> _Problem description_: Please output every entry below exactly as written, leaving out any pictures.
□ □ □
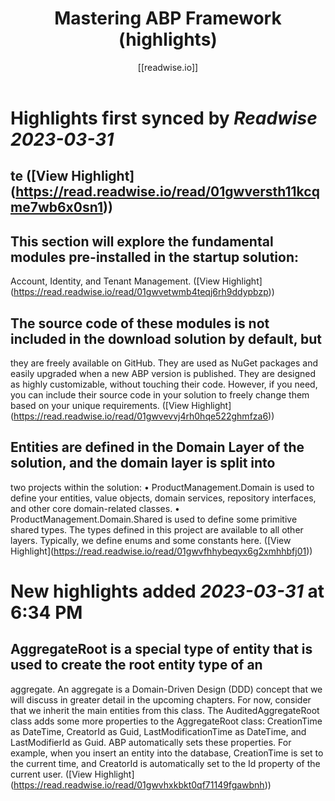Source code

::PROPERTIES:
:title: Mastering ABP Framework (highlights)
:author: [[readwise.io]]
:full-title: "Mastering ABP Framework"
:category: #articles
:url: https://readwise.io/reader/document_raw_content/5278921
:END:

* Highlights first synced by [[Readwise]] [[2023-03-31]]
** te ([View Highlight](https://read.readwise.io/read/01gwversth11kcqme7wb6x0sn1))
** This section will explore the fundamental modules pre-installed in the startup solution:
Account, Identity, and Tenant Management. ([View Highlight](https://read.readwise.io/read/01gwvetwmb4teqj6rh9ddypbzp))
** The source code of these modules is not included in the download solution by default, but
they are freely available on GitHub. They are used as NuGet packages and easily upgraded
when a new ABP version is published. They are designed as highly customizable, without
touching their code. However, if you need, you can include their source code in your
solution to freely change them based on your unique requirements. ([View Highlight](https://read.readwise.io/read/01gwvevvj4rh0hqe522ghmfza6))
** Entities are defined in the Domain Layer of the solution, and the domain layer is split into
two projects within the solution:
•   ProductManagement.Domain is used to define your entities, value objects, domain
services, repository interfaces, and other core domain-related classes.
•   ProductManagement.Domain.Shared is used to define some primitive shared
types. The types defined in this project are available to all other layers. Typically, we
define enums and some constants here. ([View Highlight](https://read.readwise.io/read/01gwvfhhybeqyx6g2xmhhbfj01))
* New highlights added [[2023-03-31]] at 6:34 PM
** AggregateRoot is a special type of entity that is used to create the root entity type of an
aggregate. An aggregate is a Domain-Driven Design (DDD) concept that we will discuss
in greater detail in the upcoming chapters. For now, consider that we inherit the main
entities from this class.
The AuditedAggregateRoot class adds some more properties to the
AggregateRoot class: CreationTime as DateTime, CreatorId as Guid,
LastModificationTime as DateTime, and LastModifierId as Guid.
ABP automatically sets these properties. For example, when you insert an entity into the
database, CreationTime is set to the current time, and CreatorId is automatically set
to the Id property of the current user. ([View Highlight](https://read.readwise.io/read/01gwvhxkbkt0qf71149fgawbnh))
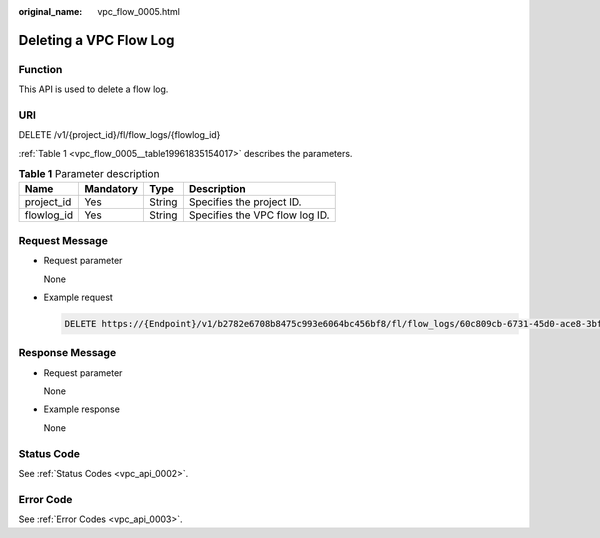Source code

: :original_name: vpc_flow_0005.html

.. _vpc_flow_0005:

Deleting a VPC Flow Log
=======================

Function
--------

This API is used to delete a flow log.

URI
---

DELETE /v1/{project_id}/fl/flow_logs/{flowlog_id}

:ref:`Table 1 <vpc_flow_0005__table19961835154017>` describes the parameters.

.. _vpc_flow_0005__table19961835154017:

.. table:: **Table 1** Parameter description

   ========== ========= ====== ==============================
   Name       Mandatory Type   Description
   ========== ========= ====== ==============================
   project_id Yes       String Specifies the project ID.
   flowlog_id Yes       String Specifies the VPC flow log ID.
   ========== ========= ====== ==============================

Request Message
---------------

-  Request parameter

   None

-  Example request

   .. code-block:: text

      DELETE https://{Endpoint}/v1/b2782e6708b8475c993e6064bc456bf8/fl/flow_logs/60c809cb-6731-45d0-ace8-3bf5626421a9

Response Message
----------------

-  Request parameter

   None

-  Example response

   None

Status Code
-----------

See :ref:`Status Codes <vpc_api_0002>`.

Error Code
----------

See :ref:`Error Codes <vpc_api_0003>`.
□ □ □
> _Reply to the exercise_:
Source code

::PROPERTIES:
:title: Mastering ABP Framework (highlights)
:author: [[readwise.io]]
:full-title: "Mastering ABP Framework"
:category: #articles
:url: https://readwise.io/reader/document_raw_content/5278921
:END:

* Highlights first synced by [[Readwise]] [[2023-03-31]]
** te ([View Highlight](https://read.readwise.io/read/01gwversth11kcqme7wb6x0sn1))
** This section will explore the fundamental modules pre-installed in the startup solution:
Account, Identity, and Tenant Management. ([View Highlight](https://read.readwise.io/read/01gwvetwmb4teqj6rh9ddypbzp))
** The source code of these modules is not included in the download solution by default, but
they are freely available on GitHub. They are used as NuGet packages and easily upgraded
when a new ABP version is published. They are designed as highly customizable, without
touching their code. However, if you need, you can include their source code in your
solution to freely change them based on your unique requirements. ([View Highlight](https://read.readwise.io/read/01gwvevvj4rh0hqe522ghmfza6))
** Entities are defined in the Domain Layer of the solution, and the domain layer is split into
two projects within the solution:
•   ProductManagement.Domain is used to define your entities, value objects, domain
services, repository interfaces, and other core domain-related classes.
•   ProductManagement.Domain.Shared is used to define some primitive shared
types. The types defined in this project are available to all other layers. Typically, we
define enums and some constants here. ([View Highlight](https://read.readwise.io/read/01gwvfhhybeqyx6g2xmhhbfj01))
* New highlights added [[2023-03-31]] at 6:34 PM
** AggregateRoot is a special type of entity that is used to create the root entity type of an
aggregate. An aggregate is a Domain-Driven Design (DDD) concept that we will discuss
in greater detail in the upcoming chapters. For now, consider that we inherit the main
entities from this class.
The AuditedAggregateRoot class adds some more properties to the
AggregateRoot class: CreationTime as DateTime, CreatorId as Guid,
LastModificationTime as DateTime, and LastModifierId as Guid.
ABP automatically sets these properties. For example, when you insert an entity into the
database, CreationTime is set to the current time, and CreatorId is automatically set
to the Id property of the current user. ([View Highlight](https://read.readwise.io/read/01gwvhxkbkt0qf71149fgawbnh))
Source code

: :original_name: vpc_flow_0005.html

.. _vpc_flow_0005:

Deleting a VPC Flow Log
=======================

Function
--------

This API is used to delete a flow log.

URI
---

DELETE /v1/{project_id}/fl/flow_logs/{flowlog_id}

:ref:`Table 1 <vpc_flow_0005__table19961835154017>` describes the parameters.

.. _vpc_flow_0005__table19961835154017:

.. table:: **Table 1** Parameter description

   ========== ========= ====== ==============================
   Name       Mandatory Type   Description
   ========== ========= ====== ==============================
   project_id Yes       String Specifies the project ID.
   flowlog_id Yes       String Specifies the VPC flow log ID.
   ========== ========= ====== ==============================

Request Message
---------------

-  Request parameter

   None

-  Example request

   .. code-block:: text

      DELETE https://{Endpoint}/v1/b2782e6708b8475c993e6064bc456bf8/fl/flow_logs/60c809cb-6731-45d0-ace8-3bf5626421a9

Response Message
----------------

-  Request parameter

   None

-  Example response

   None

Status Code
-----------

See :ref:`Status Codes <vpc_api_0002>`.

Error Code
----------

See :ref:`Error Codes <vpc_api_0003>`.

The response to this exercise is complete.